In the listing below, swap "pose" for "camera" everywhere it occurs and write out all the lines again with nothing else changed. Leave out the pictures.

(Dataset rows)
····················
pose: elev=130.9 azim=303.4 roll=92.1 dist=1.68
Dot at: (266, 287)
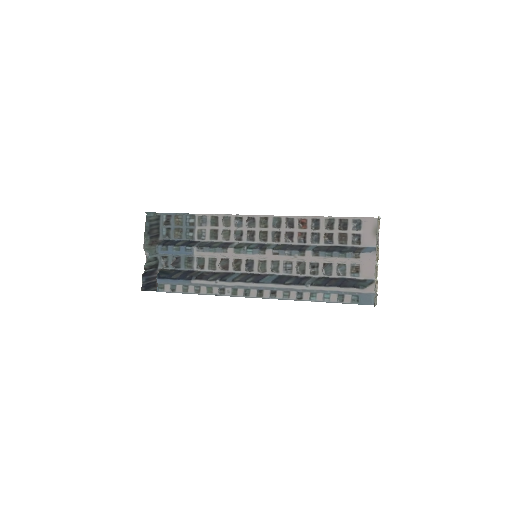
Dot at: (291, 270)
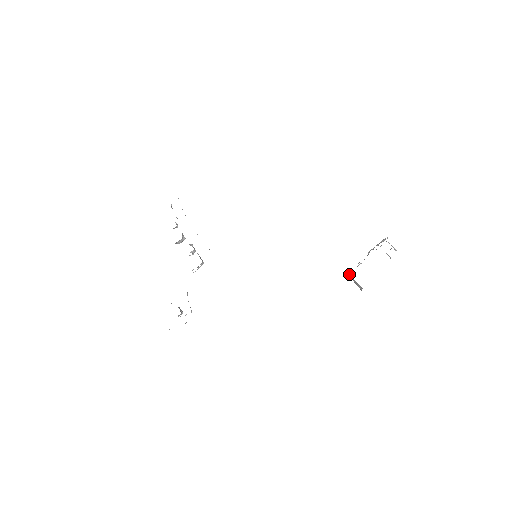
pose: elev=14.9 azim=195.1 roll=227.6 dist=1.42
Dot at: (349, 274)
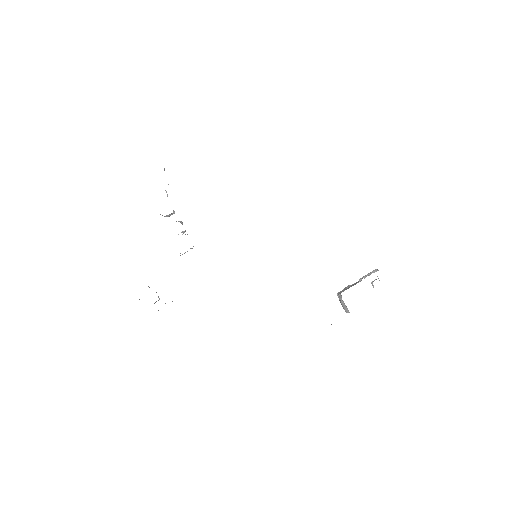
Dot at: (340, 296)
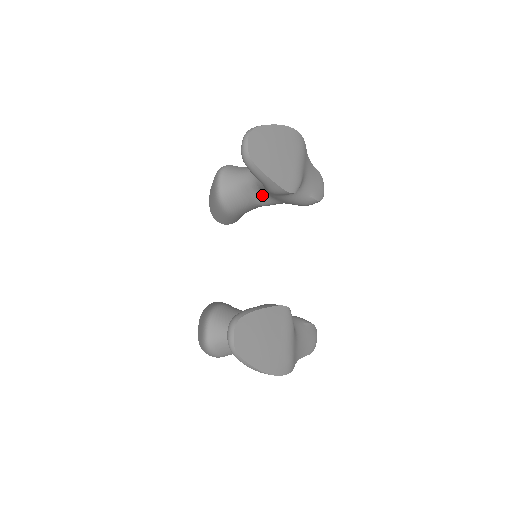
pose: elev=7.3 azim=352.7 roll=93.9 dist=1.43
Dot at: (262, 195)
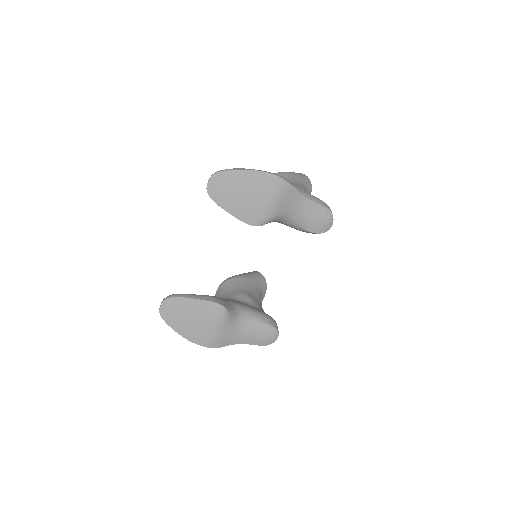
Dot at: occluded
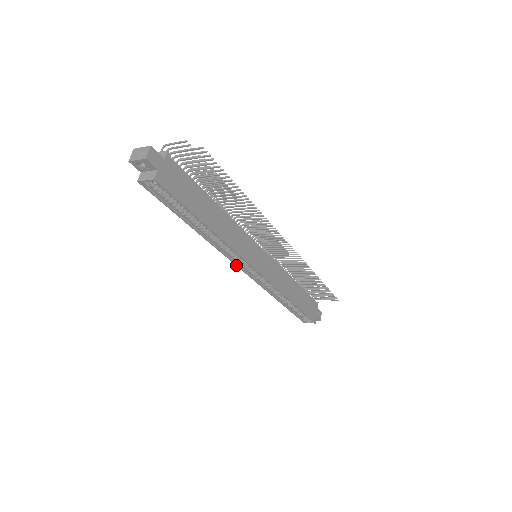
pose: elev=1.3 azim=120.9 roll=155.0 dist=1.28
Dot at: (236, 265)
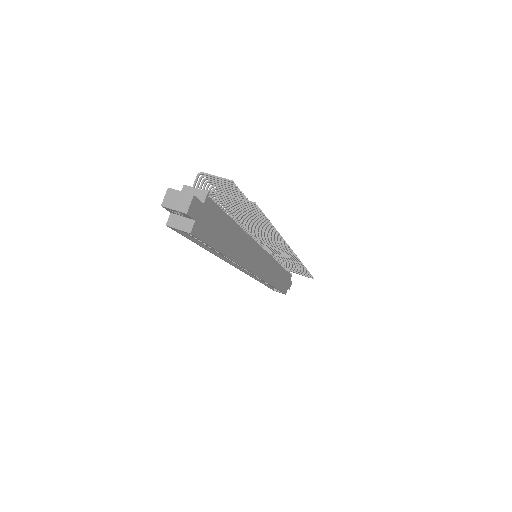
Dot at: (235, 267)
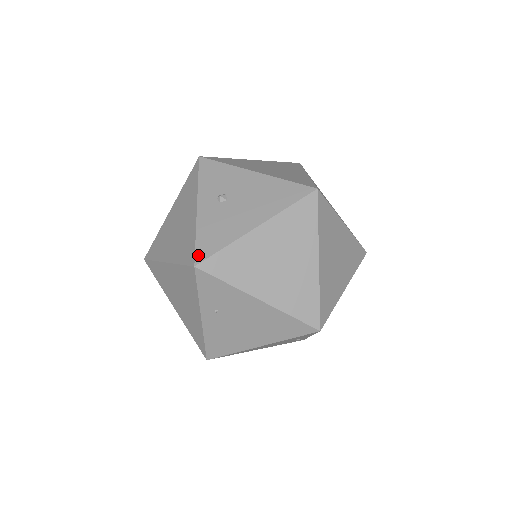
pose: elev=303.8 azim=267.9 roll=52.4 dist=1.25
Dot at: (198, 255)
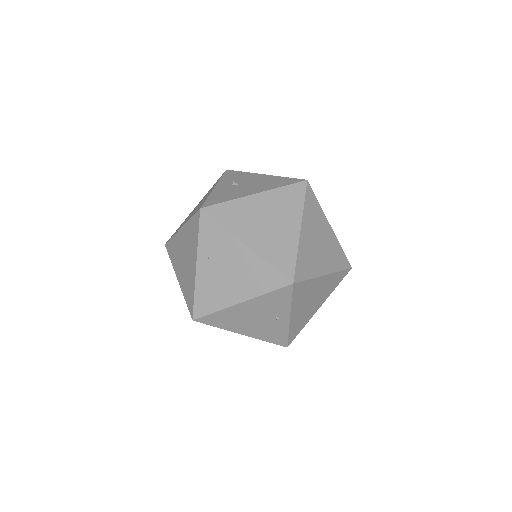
····················
**Complete output:**
camera: elev=130.9 azim=303.4 roll=92.1 dist=1.68
Dot at: (266, 287)
Dot at: (291, 270)
camera: elev=14.9 azim=195.1 roll=227.6 dist=1.42
Dot at: (349, 274)
Dot at: (340, 296)
camera: elev=7.3 azim=352.7 roll=93.9 dist=1.43
Dot at: (262, 195)
Dot at: occluded
camera: elev=1.3 azim=120.9 roll=155.0 dist=1.28
Dot at: (236, 265)
Dot at: (235, 267)
camera: elev=303.8 azim=267.9 roll=52.4 dist=1.25
Dot at: (198, 255)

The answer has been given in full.